[[ Data shown, beginning ]]

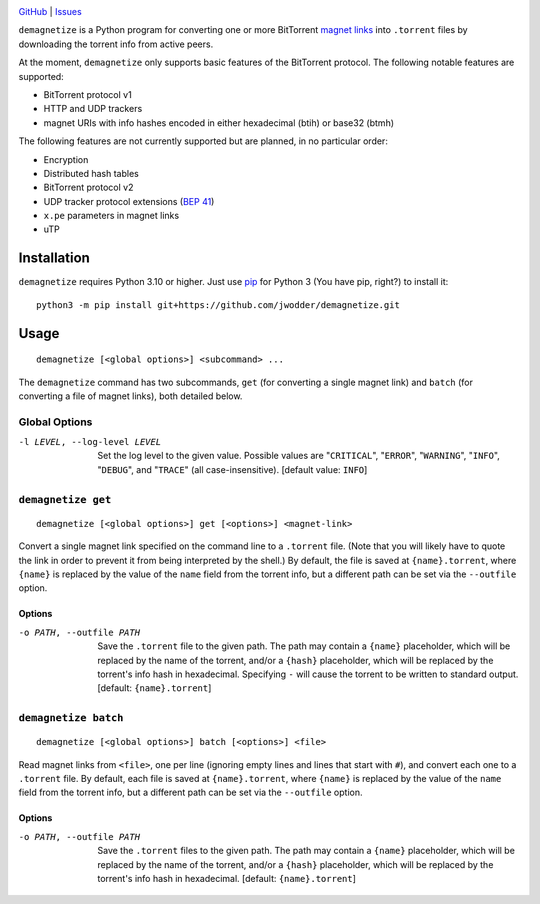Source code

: .. image:: http://www.repostatus.org/badges/latest/wip.svg
    :target: http://www.repostatus.org/#wip
    :alt: Project Status: WIP — Initial development is in progress, but there
          has not yet been a stable, usable release suitable for the public.

.. image:: https://github.com/jwodder/demagnetize/workflows/Test/badge.svg?branch=master
    :target: https://github.com/jwodder/demagnetize/actions?workflow=Test
    :alt: CI Status

.. image:: https://codecov.io/gh/jwodder/demagnetize/branch/master/graph/badge.svg
    :target: https://codecov.io/gh/jwodder/demagnetize

.. image:: https://img.shields.io/github/license/jwodder/demagnetize.svg
    :target: https://opensource.org/licenses/MIT
    :alt: MIT License

`GitHub <https://github.com/jwodder/demagnetize>`_
| `Issues <https://github.com/jwodder/demagnetize/issues>`_

``demagnetize`` is a Python program for converting one or more BitTorrent
`magnet links`_ into ``.torrent`` files by downloading the torrent info from
active peers.

.. _magnet links: https://en.wikipedia.org/wiki/Magnet_URI_scheme

At the moment, ``demagnetize`` only supports basic features of the BitTorrent
protocol.  The following notable features are supported:

- BitTorrent protocol v1
- HTTP and UDP trackers
- magnet URIs with info hashes encoded in either hexadecimal (btih) or base32
  (btmh)

The following features are not currently supported but are planned, in no
particular order:

- Encryption
- Distributed hash tables
- BitTorrent protocol v2
- UDP tracker protocol extensions (`BEP 41`_)
- ``x.pe`` parameters in magnet links
- uTP

.. _BEP 41: https://www.bittorrent.org/beps/bep_0041.html


Installation
============
``demagnetize`` requires Python 3.10 or higher.  Just use `pip
<https://pip.pypa.io>`_ for Python 3 (You have pip, right?) to install it::

    python3 -m pip install git+https://github.com/jwodder/demagnetize.git


Usage
=====

::

    demagnetize [<global options>] <subcommand> ...

The ``demagnetize`` command has two subcommands, ``get`` (for converting a
single magnet link) and ``batch`` (for converting a file of magnet links), both
detailed below.

Global Options
--------------

-l LEVEL, --log-level LEVEL
                        Set the log level to the given value.  Possible values
                        are "``CRITICAL``", "``ERROR``", "``WARNING``",
                        "``INFO``", "``DEBUG``", and "``TRACE``" (all
                        case-insensitive).  [default value: ``INFO``]


``demagnetize get``
-------------------

::

    demagnetize [<global options>] get [<options>] <magnet-link>

Convert a single magnet link specified on the command line to a ``.torrent``
file.  (Note that you will likely have to quote the link in order to prevent it
from being interpreted by the shell.)  By default, the file is saved at
``{name}.torrent``, where ``{name}`` is replaced by the value of the ``name``
field from the torrent info, but a different path can be set via the
``--outfile`` option.

Options
^^^^^^^

-o PATH, --outfile PATH
                        Save the ``.torrent`` file to the given path.  The path
                        may contain a ``{name}`` placeholder, which will be
                        replaced by the name of the torrent, and/or a
                        ``{hash}`` placeholder, which will be replaced by the
                        torrent's info hash in hexadecimal.  Specifying ``-``
                        will cause the torrent to be written to standard
                        output.  [default: ``{name}.torrent``]


``demagnetize batch``
---------------------

::

    demagnetize [<global options>] batch [<options>] <file>

Read magnet links from ``<file>``, one per line (ignoring empty lines and lines
that start with ``#``), and convert each one to a ``.torrent`` file.  By
default, each file is saved at ``{name}.torrent``, where ``{name}`` is replaced
by the value of the ``name`` field from the torrent info, but a different path
can be set via the ``--outfile`` option.

Options
^^^^^^^

-o PATH, --outfile PATH
                        Save the ``.torrent`` files to the given path.  The
                        path may contain a ``{name}`` placeholder, which will
                        be replaced by the name of the torrent, and/or a
                        ``{hash}`` placeholder, which will be replaced by the
                        torrent's info hash in hexadecimal.  [default:
                        ``{name}.torrent``]
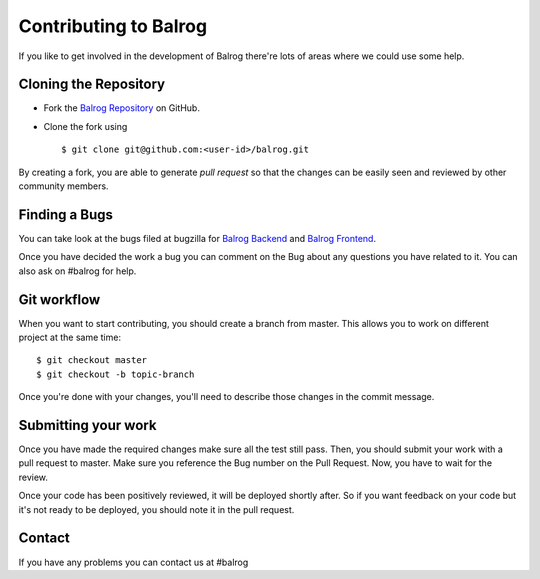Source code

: Contributing to Balrog
======================


If you like to get involved in the development of Balrog there're lots of areas where we could use some help.

Cloning the  Repository
-----------------------
- Fork the `Balrog Repository <https://github.com/mozilla/balrog>`_ on GitHub.
- Clone the fork using ::

    $ git clone git@github.com:<user-id>/balrog.git

By creating a fork, you are able to generate *pull request* so that the changes can be easily seen and reviewed by other community members. 


Finding a Bugs
--------------
You can take look at the bugs filed at bugzilla for
`Balrog Backend <https://bugzilla.mozilla.org/buglist.cgi?product=Release%20Engineering&component=Balrog%3A%20Backend&resolution=---&list_id=13281625>`_
and
`Balrog Frontend <https://bugzilla.mozilla.org/buglist.cgi?product=Release%20Engineering&component=Balrog%3A%20Frontend&resolution=---&list_id=13281632>`_.

Once you have decided the work a bug you can comment on the Bug about any questions you have related to it.
You can also ask on #balrog for help.



Git workflow
------------
When you want to start contributing, you should create a branch from master.
This allows you to work on different project at the same time::

    $ git checkout master
    $ git checkout -b topic-branch

Once you're done with your changes, you'll need to describe those changes in
the commit message.


Submitting your work
--------------------
Once you have made the required changes make sure all the test still pass.
Then, you should submit your work with a pull request to master. Make sure you reference the Bug number on the Pull Request. Now, you have to wait for the review. 

Once your code has been positively reviewed, it will be deployed shortly after.
So if you want feedback on your code but it's not ready to be deployed, you
should note it in the pull request.

Contact
-------
If you have any problems you can contact us at #balrog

[[ Data shown, end ]]

◆ Aim of the task:
Word for word, restate the records shown above, minus the pictures.

◆ Response below:
Source code

: .. image:: http://www.repostatus.org/badges/latest/wip.svg
    :target: http://www.repostatus.org/#wip
    :alt: Project Status: WIP — Initial development is in progress, but there
          has not yet been a stable, usable release suitable for the public.

.. image:: https://github.com/jwodder/demagnetize/workflows/Test/badge.svg?branch=master
    :target: https://github.com/jwodder/demagnetize/actions?workflow=Test
    :alt: CI Status

.. image:: https://codecov.io/gh/jwodder/demagnetize/branch/master/graph/badge.svg
    :target: https://codecov.io/gh/jwodder/demagnetize

.. image:: https://img.shields.io/github/license/jwodder/demagnetize.svg
    :target: https://opensource.org/licenses/MIT
    :alt: MIT License

`GitHub <https://github.com/jwodder/demagnetize>`_
| `Issues <https://github.com/jwodder/demagnetize/issues>`_

``demagnetize`` is a Python program for converting one or more BitTorrent
`magnet links`_ into ``.torrent`` files by downloading the torrent info from
active peers.

.. _magnet links: https://en.wikipedia.org/wiki/Magnet_URI_scheme

At the moment, ``demagnetize`` only supports basic features of the BitTorrent
protocol.  The following notable features are supported:

- BitTorrent protocol v1
- HTTP and UDP trackers
- magnet URIs with info hashes encoded in either hexadecimal (btih) or base32
  (btmh)

The following features are not currently supported but are planned, in no
particular order:

- Encryption
- Distributed hash tables
- BitTorrent protocol v2
- UDP tracker protocol extensions (`BEP 41`_)
- ``x.pe`` parameters in magnet links
- uTP

.. _BEP 41: https://www.bittorrent.org/beps/bep_0041.html


Installation
============
``demagnetize`` requires Python 3.10 or higher.  Just use `pip
<https://pip.pypa.io>`_ for Python 3 (You have pip, right?) to install it::

    python3 -m pip install git+https://github.com/jwodder/demagnetize.git


Usage
=====

::

    demagnetize [<global options>] <subcommand> ...

The ``demagnetize`` command has two subcommands, ``get`` (for converting a
single magnet link) and ``batch`` (for converting a file of magnet links), both
detailed below.

Global Options
--------------

-l LEVEL, --log-level LEVEL
                        Set the log level to the given value.  Possible values
                        are "``CRITICAL``", "``ERROR``", "``WARNING``",
                        "``INFO``", "``DEBUG``", and "``TRACE``" (all
                        case-insensitive).  [default value: ``INFO``]


``demagnetize get``
-------------------

::

    demagnetize [<global options>] get [<options>] <magnet-link>

Convert a single magnet link specified on the command line to a ``.torrent``
file.  (Note that you will likely have to quote the link in order to prevent it
from being interpreted by the shell.)  By default, the file is saved at
``{name}.torrent``, where ``{name}`` is replaced by the value of the ``name``
field from the torrent info, but a different path can be set via the
``--outfile`` option.

Options
^^^^^^^

-o PATH, --outfile PATH
                        Save the ``.torrent`` file to the given path.  The path
                        may contain a ``{name}`` placeholder, which will be
                        replaced by the name of the torrent, and/or a
                        ``{hash}`` placeholder, which will be replaced by the
                        torrent's info hash in hexadecimal.  Specifying ``-``
                        will cause the torrent to be written to standard
                        output.  [default: ``{name}.torrent``]


``demagnetize batch``
---------------------

::

    demagnetize [<global options>] batch [<options>] <file>

Read magnet links from ``<file>``, one per line (ignoring empty lines and lines
that start with ``#``), and convert each one to a ``.torrent`` file.  By
default, each file is saved at ``{name}.torrent``, where ``{name}`` is replaced
by the value of the ``name`` field from the torrent info, but a different path
can be set via the ``--outfile`` option.

Options
^^^^^^^

-o PATH, --outfile PATH
                        Save the ``.torrent`` files to the given path.  The
                        path may contain a ``{name}`` placeholder, which will
                        be replaced by the name of the torrent, and/or a
                        ``{hash}`` placeholder, which will be replaced by the
                        torrent's info hash in hexadecimal.  [default:
                        ``{name}.torrent``]
Source code

: Contributing to Balrog
======================


If you like to get involved in the development of Balrog there're lots of areas where we could use some help.

Cloning the  Repository
-----------------------
- Fork the `Balrog Repository <https://github.com/mozilla/balrog>`_ on GitHub.
- Clone the fork using ::

    $ git clone git@github.com:<user-id>/balrog.git

By creating a fork, you are able to generate *pull request* so that the changes can be easily seen and reviewed by other community members. 


Finding a Bugs
--------------
You can take look at the bugs filed at bugzilla for
`Balrog Backend <https://bugzilla.mozilla.org/buglist.cgi?product=Release%20Engineering&component=Balrog%3A%20Backend&resolution=---&list_id=13281625>`_
and
`Balrog Frontend <https://bugzilla.mozilla.org/buglist.cgi?product=Release%20Engineering&component=Balrog%3A%20Frontend&resolution=---&list_id=13281632>`_.

Once you have decided the work a bug you can comment on the Bug about any questions you have related to it.
You can also ask on #balrog for help.



Git workflow
------------
When you want to start contributing, you should create a branch from master.
This allows you to work on different project at the same time::

    $ git checkout master
    $ git checkout -b topic-branch

Once you're done with your changes, you'll need to describe those changes in
the commit message.


Submitting your work
--------------------
Once you have made the required changes make sure all the test still pass.
Then, you should submit your work with a pull request to master. Make sure you reference the Bug number on the Pull Request. Now, you have to wait for the review. 

Once your code has been positively reviewed, it will be deployed shortly after.
So if you want feedback on your code but it's not ready to be deployed, you
should note it in the pull request.

Contact
-------
If you have any problems you can contact us at #balrog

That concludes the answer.